The global shipping conglomerate Maersk noted this month that rising inflation has resulted in people spending less on “non-discretionary products such as furniture and home appliances,” which has marked a significant shift in the tide for the second half of 2022.
Following two years of success during the pandemic, when there was a high demand but, regrettably, a low supply, the freight rates had skyrocketed – more than 200% the usual rates. 2/3rd of the freight level existed during the pandemic and post pandemic times. This proved beneficial for most logistic suppliers and freight forwarders.
As most people from the industry might be aware, there has been almost a 30% decrease in international freight rates. This has been the trend for the year 2022, especially since July where the steep decline of prices has fast-tracked in September and October, and many freight forwarders are anxious to see this decline continue.

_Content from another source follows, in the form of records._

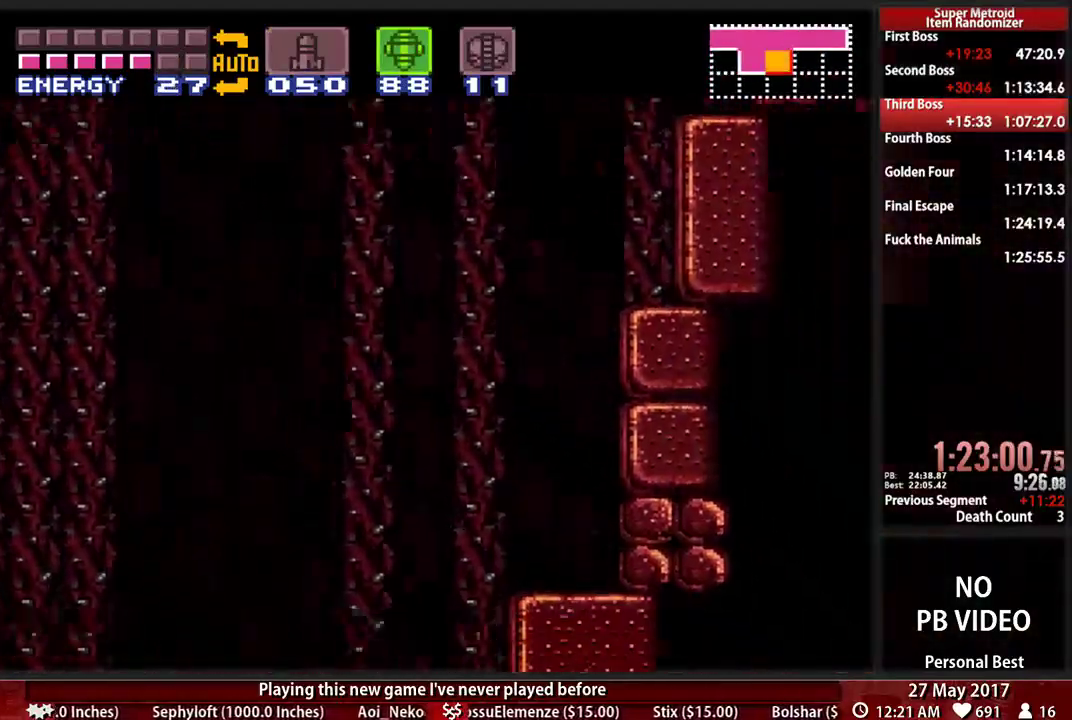
Gameplay with a controller (Nintendo layout); each line is a JSON object with the inputs held at the frame after it (dt_ms = milliseconds from this image to that frame). "events" lists button and stick changes between this image and that frame as [ms after this image, input, new state], when the widget could be followed in between. Not read: L3 R3 SELECT START.
{"dt_ms": 1000, "buttons": ["A", "DPAD_RIGHT"]}
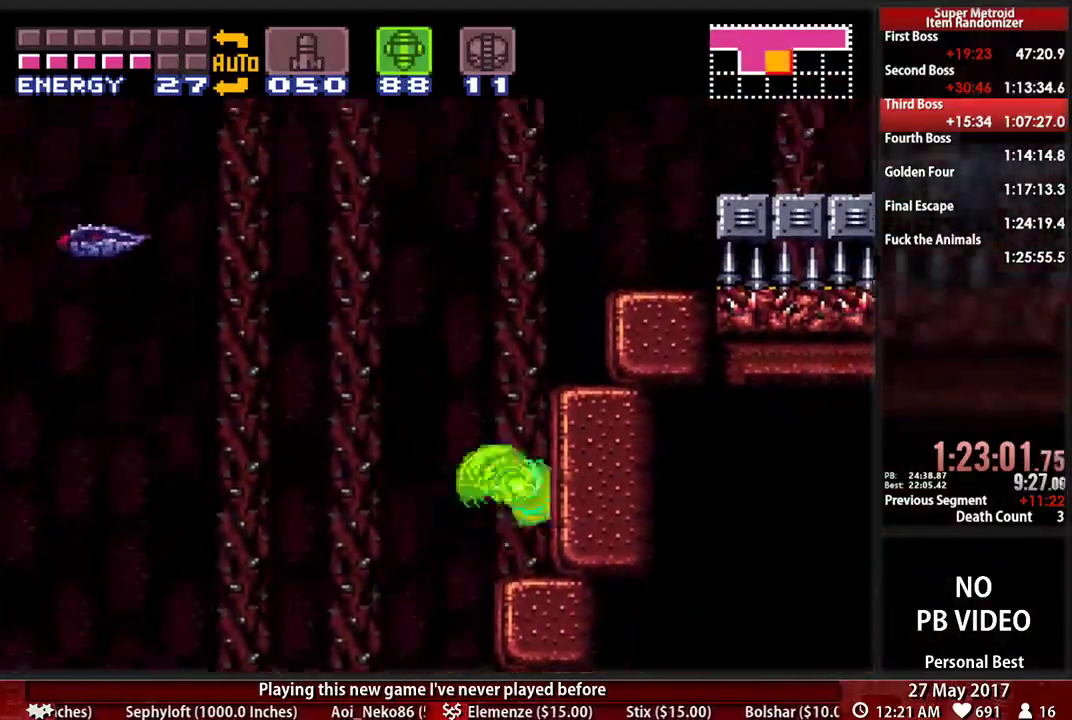
{"dt_ms": 500, "buttons": ["A", "DPAD_RIGHT"], "events": [[69, "DPAD_RIGHT", "up"], [103, "A", "up"], [103, "DPAD_LEFT", "down"], [138, "A", "down"], [207, "DPAD_LEFT", "up"], [224, "DPAD_RIGHT", "down"]]}
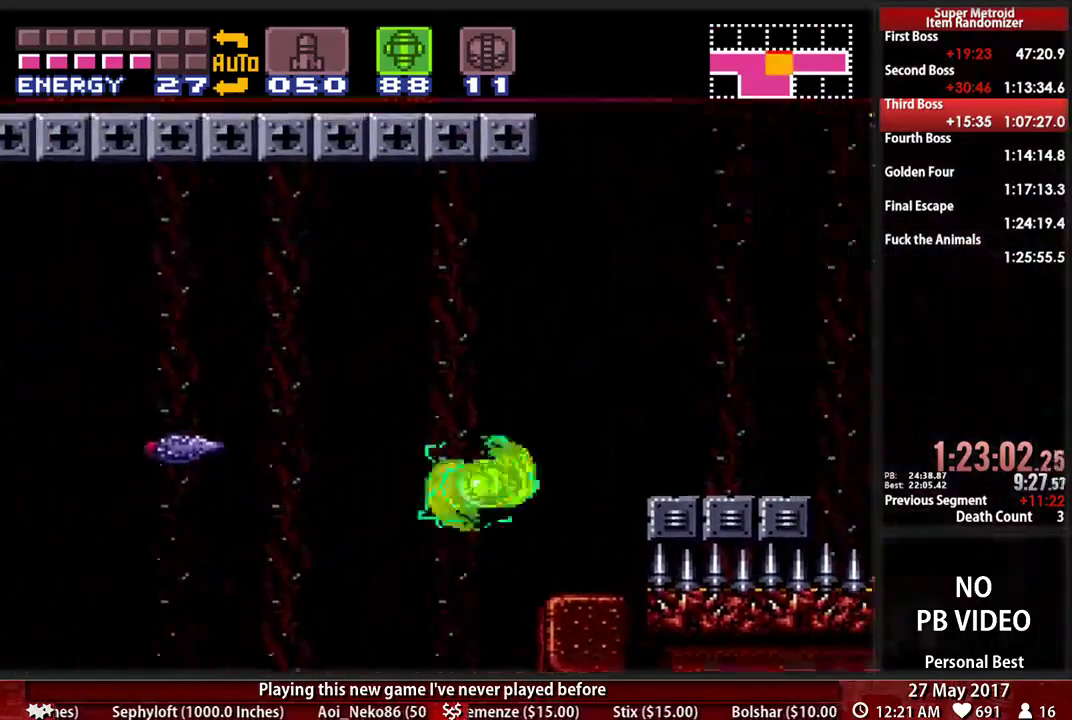
{"dt_ms": 500, "buttons": ["B", "DPAD_RIGHT"]}
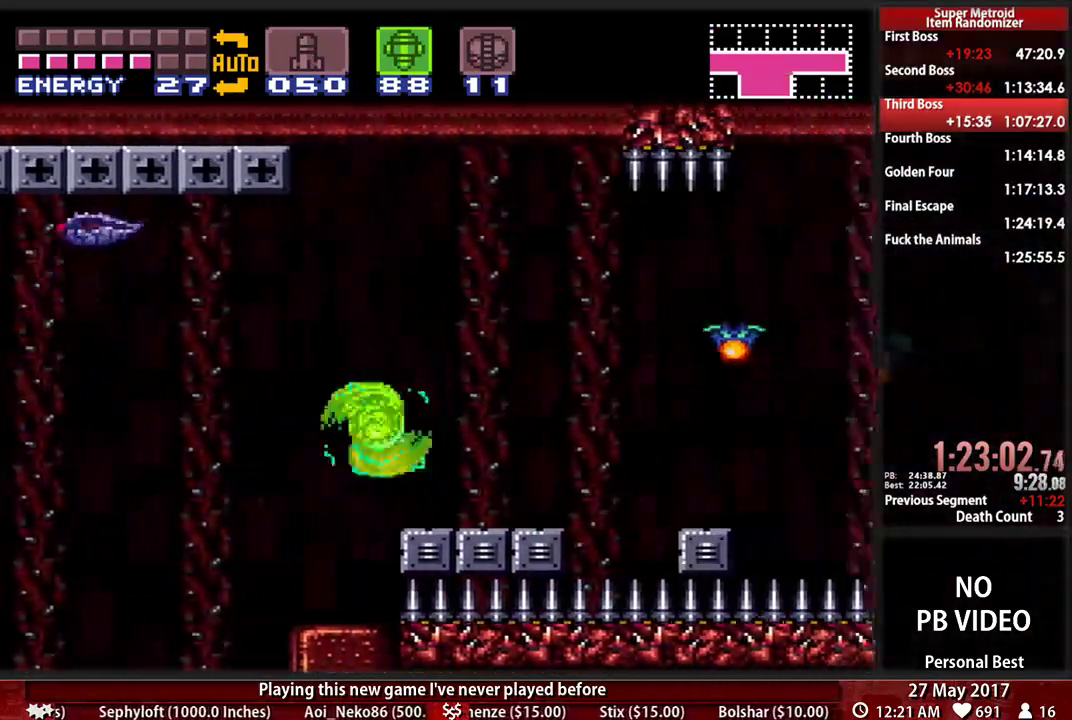
{"dt_ms": 500, "buttons": ["A", "DPAD_RIGHT"], "events": [[34, "L1", "down"], [190, "L1", "up"], [431, "A", "down"], [466, "B", "up"]]}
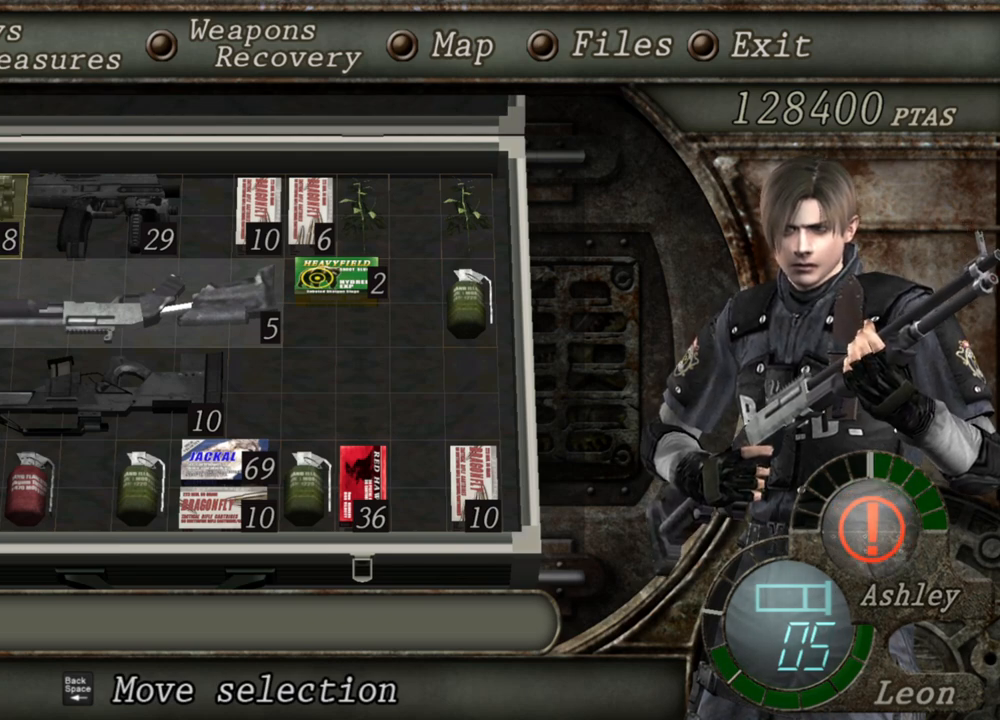
Gameplay with keyboard and mouse; each line is a JSON object with the keys and mouse buttons held at the frame after it. "events" lists presses ("down") and releases ("up") of "1", "2", "3", "4", "5", "a", "alt", "b", "c", "ctrl", "d", "e", "f", "g", "q", "r", "s", "shift", "space", "t", "tab", "tilde", "v", "w", "x", "z", "mouse_left", "mouse_wheel", "mouse_right", "mouse_mb4" and "mouse_mb5" between this image and that frame as [ms after this image, input, new state], when the widget could be followed in between. "mouse_left", "mouse_wheel", "mouse_right", "mouse_mb4", "mouse_mb5" = the "left", "wheel", "right", "mb4", "mb5" buttons of the "mouse" list. No other keys are recorded. "wheel" means that the mouse wheel is clicked or scrolled. Mouse movement is not recorded.
{"keys": [], "mouse": [], "events": [[400, "a", "down"], [467, "a", "up"]]}
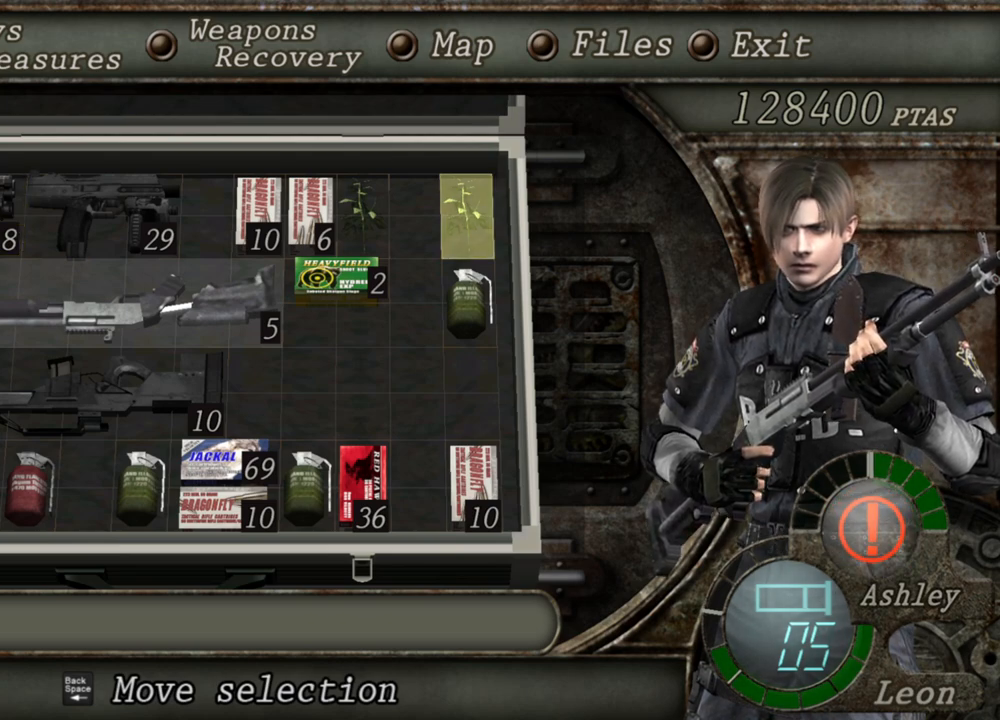
{"keys": [], "mouse": [], "events": []}
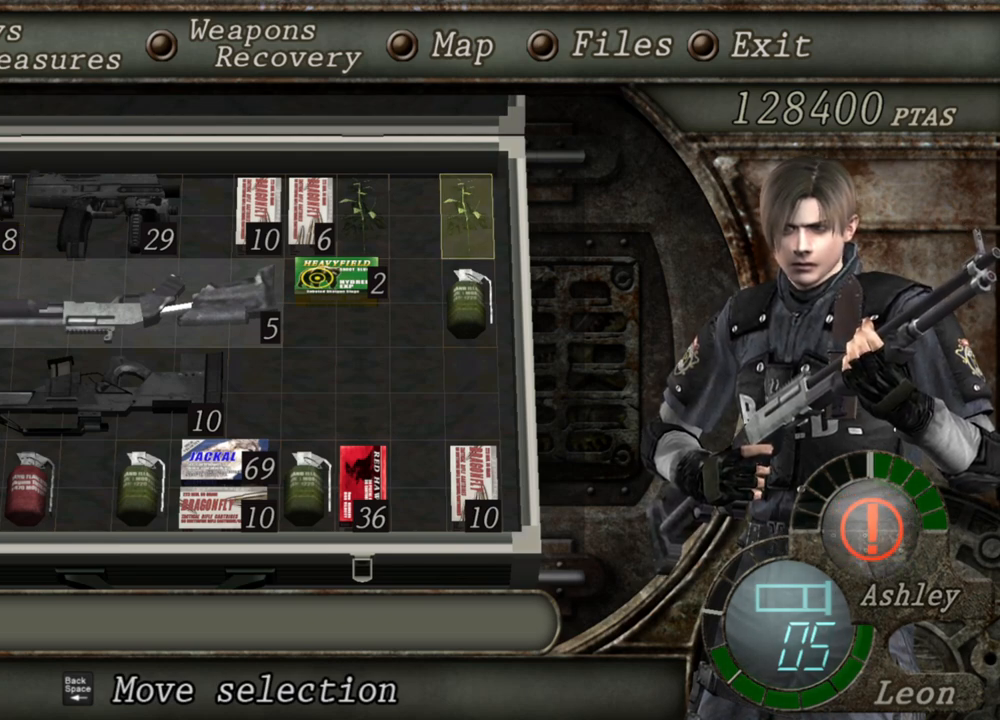
{"keys": [], "mouse": [], "events": []}
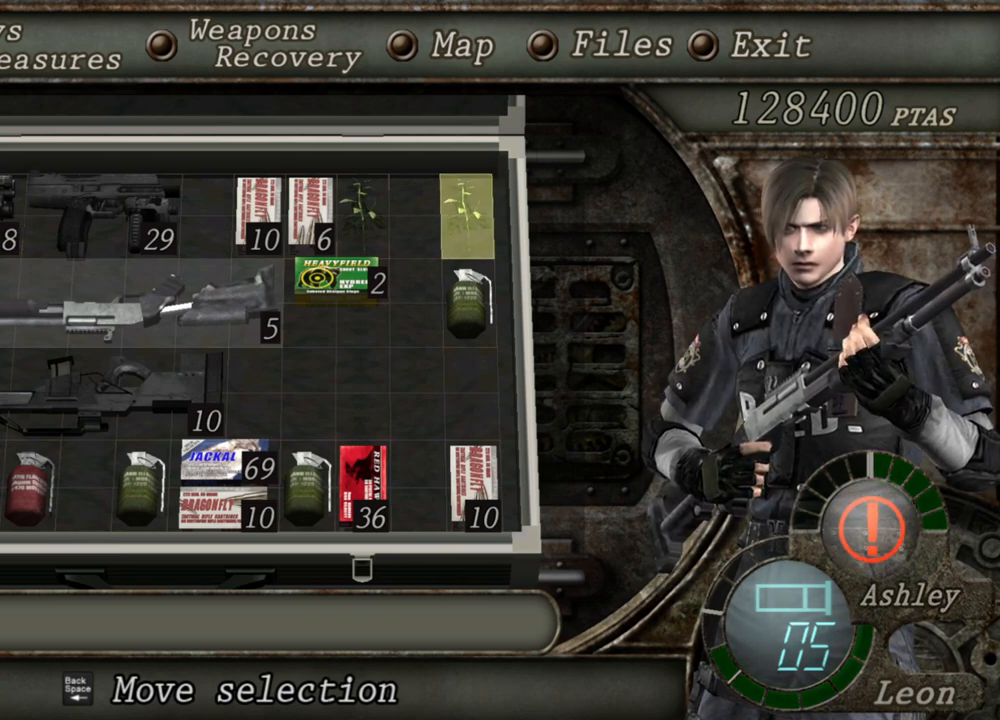
{"keys": [], "mouse": [], "events": []}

Sadly, the current situation has been a stark contrast – from the congested ports during the last two years, to ease in ports now owing to an economic slowdown. It seems as though the #covid19 related spike has now settled down globally in regards to the logistics sector. Owing to the War in Ukraine and an inflation across the globe complied with a fear of recession is the main reason for this drop.
With these new challenges ahead, most freight forwarders, shipping lines and airlines are hopeful that the 1st quarter of 2023 will bring positive changes and will help bring back the normalcy in freight prices. The optimism shared by most freight forwarders is now to keep operating the container freight, even at a lower cost to keep the traffic flow going and this should aid in regularity in pricing to return.